** Web page edit records **
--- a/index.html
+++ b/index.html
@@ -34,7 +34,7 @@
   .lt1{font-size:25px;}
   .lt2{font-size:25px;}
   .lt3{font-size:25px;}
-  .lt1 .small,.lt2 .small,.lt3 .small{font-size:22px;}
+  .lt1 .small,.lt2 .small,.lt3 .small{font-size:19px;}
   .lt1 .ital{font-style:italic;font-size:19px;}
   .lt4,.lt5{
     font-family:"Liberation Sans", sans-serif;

...

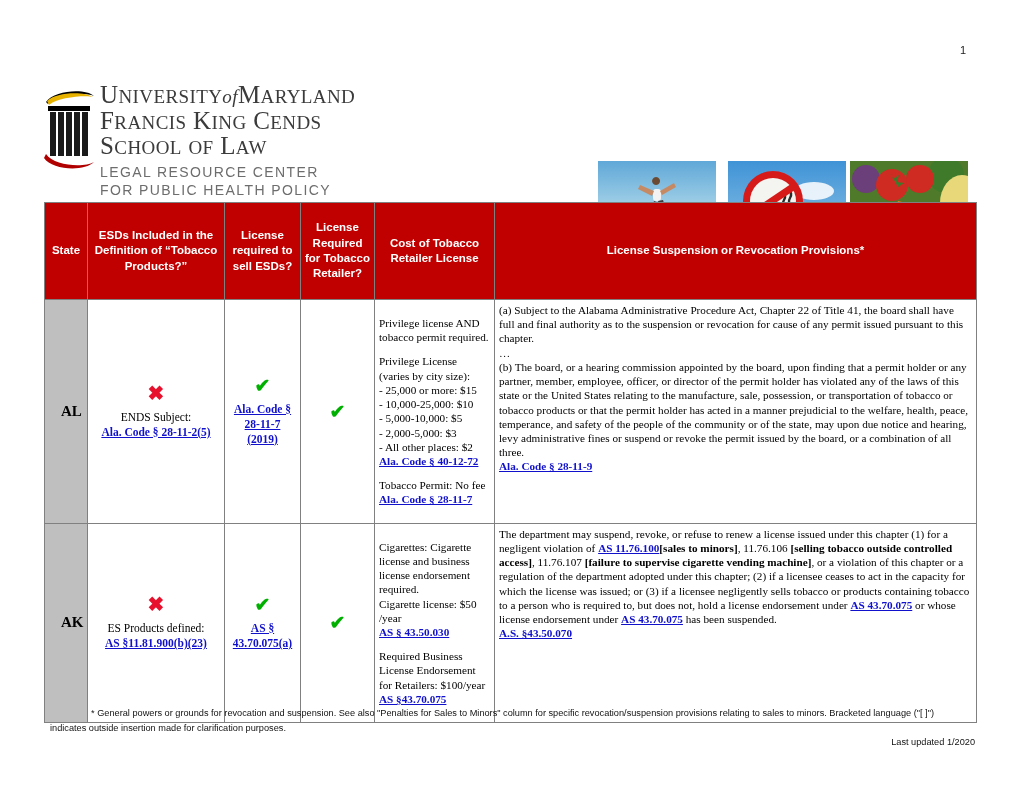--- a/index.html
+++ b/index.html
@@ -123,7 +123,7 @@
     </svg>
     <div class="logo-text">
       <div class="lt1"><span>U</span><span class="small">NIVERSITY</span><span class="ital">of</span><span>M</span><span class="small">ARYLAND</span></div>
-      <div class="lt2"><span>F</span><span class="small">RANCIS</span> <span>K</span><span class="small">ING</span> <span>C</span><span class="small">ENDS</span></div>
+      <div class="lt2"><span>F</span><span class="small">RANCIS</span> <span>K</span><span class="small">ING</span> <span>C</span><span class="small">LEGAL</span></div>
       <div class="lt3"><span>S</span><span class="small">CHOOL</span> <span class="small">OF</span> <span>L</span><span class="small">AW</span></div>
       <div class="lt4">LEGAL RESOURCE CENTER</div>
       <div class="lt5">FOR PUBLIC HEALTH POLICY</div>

** What is expected **
Among the entries above, how many lines hold the string "size"? Give the number by itself.

** Answer below **
6